Federal Acceptance Corp. v. Dillman

262 P. 85 | Colo. | 1927

THE action is for recovery of possession of an automobile. A jury was waived by the parties and upon trial by the court the judgment was for the defendants. At the close of the evidence the trial court stated the issues and the grounds of its decision which, in the form of an opinion, are incorporated in the record and filed by the defendants as their answering brief. Therefrom it appears that the plaintiff corporation's claim of ownership is based upon its rights as assignee of notes given to the original mortgagee, the Harvey Motor Company, secured by a chattel mortgage thereon, the assignment of the notes being made about two months after the mortgage had expired. There was no separate assignment of the mortgage itself. The defendants' claim rests upon a title derived through several intermediate conveyances from the original mortgagee, the Harvey Motor Company, which mortgagee, through some deal with the mortgagor, later became the owner by purchase of the property from the mortgagor. *600

The trial court evidently concluded from all the evidence that it was not clear that the plaintiff corporation ever acquired the notes which the chattel mortgage secured. They were not offered in evidence and no reason was given for the failure to produce them at the hearing. It might be that the plaintiff's case for such failure was not made. The trial court, however, held, and apparently for such reason gave judgment for the defendants, that even if the plaintiff became the owner by purchase or otherwise of the mortgage notes from the original mortgagee, its failure to take and place on record, as it might have done, a written assignment of the chattel mortgage, its rights to the automobile are inferior to those of the defendants, who in good faith and without notice of plaintiff's rights and after the mortgage had expired, bought this automobile for a valuable consideration from the vendee of the original mortgagee.
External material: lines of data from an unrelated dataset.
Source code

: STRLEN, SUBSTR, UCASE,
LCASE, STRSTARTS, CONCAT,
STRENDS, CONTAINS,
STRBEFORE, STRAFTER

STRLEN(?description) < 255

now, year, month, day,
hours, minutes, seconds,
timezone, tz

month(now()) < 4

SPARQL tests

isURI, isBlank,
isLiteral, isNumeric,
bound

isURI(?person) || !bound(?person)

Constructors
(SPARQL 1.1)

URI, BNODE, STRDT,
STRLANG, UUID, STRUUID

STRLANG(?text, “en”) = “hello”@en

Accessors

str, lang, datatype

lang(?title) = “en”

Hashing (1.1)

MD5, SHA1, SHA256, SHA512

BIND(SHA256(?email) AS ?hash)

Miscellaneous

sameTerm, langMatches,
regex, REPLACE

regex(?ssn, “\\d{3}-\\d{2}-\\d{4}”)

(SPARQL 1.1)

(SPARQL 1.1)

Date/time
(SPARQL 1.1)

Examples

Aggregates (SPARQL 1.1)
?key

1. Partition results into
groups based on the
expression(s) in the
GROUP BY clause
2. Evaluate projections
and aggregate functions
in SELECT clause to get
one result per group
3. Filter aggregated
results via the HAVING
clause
The principle upon which the trial court acted has been thus expressed in one of our recent cases, Moore v.Ellison, 82 Colo. 478, 261 P. 461, wherein it is said: "Where one of two innocent persons must suffer loss because of the fraudulent act of a third person, the law places the loss upon the one who put it in the power of the third person to commit the fraud." In Stetler v.Winegar, 75 Colo. 500, 226 P. 858, this court approved a decision of our Court of Appeals, in Delta CountyLand Cattle Co. v. Talcott, 17 Colo. App. 316,68 P. 985. We said: "In the Talcott case it was held that a release deed by the private trustee of a trust deed comes within the meaning of our recording act, and where, as in the instant case, after the maturity of the note secured by a deed of trust, the private trustee executes to the owner of the equity a release deed, which is placed on record and which duly recites that it was executed at the request of the payee of the notes and in consideration of their payment in full, and when in fact the notes are not paid and the release is executed without the authority or knowledge of the holder of the notes, as *601 between the holder of the notes and the owner of the equity of redemption, the release is fraudulent and void, yet one who purchases from the owner for value, without notice of the fact that the notes have not been paid, acquires a title free from the lien of the trust deed."

Applying that doctrine to the case now before us, we say here when the mortgagee payee sold and assigned to a third person, before maturity the note which the mortgage was intended to secure, and the latter had the opportunity to demand and receive of him at the same time an assignment of the mortgage, which he was entitled to have placed on the public records, as between the immediate parties and subsequent purchasers with actual notice, the assignment of the note was sufficient to carry with it as an incident the securing mortgage. As in the Stetler case the assignee of this mortgage could have demanded a written assignment of the mortgage which he could have filed for record, and, if filed, it would be notice to all the world of his rights as the owner of the notes and the equitable owner of the mortgage, but he did not do so and we hold, since he neglected to avail himself of the permission afforded by the statute, his equity must be held inferior to the rights of the subsequent purchaser of the mortgaged property who relied solely upon the record title. The plaintiff corporation's grantor, through whom it derived its present title, might have taken a written assignment of the mortgage from the Harvey Motor Company and placed it on record, but it did not do so. The defendants here had no knowledge of this transaction, except such constructive notice as the record imparted. The Harvey Motor Company, mortgagee, after it had received title from the mortgagor of this automobile, held both the legal and equitable title. It transferred such title to the grantors of the defendants. The rights of the defendants are, therefore, superior to the rights of the plaintiff. It will be observed that in the Stetler case the rule was applied to a case of mortgage of real estate. The same principle applies to a *602 mortgage of chattel property. Central Trust Co. v.Stepanek, 138 Iowa 131, 115 N.W. 891, 15 L.R.A. (N.S) 1025, 128 Am. St. Rep. 175; Farmer, Thompson Helsell v. Bank of Graettinger, 130 Iowa 469,107 N.W. 170. See also, Bowling v. Cook, 39 Iowa 200;James v. Newman, 147 Iowa 574, 126 N.W. 781.

The judgment was right, and it is therefore affirmed.

MR. CHIEF JUSTICE BURKE, MR. JUSTICE ADAMS and MR. JUSTICE BUTLER concur.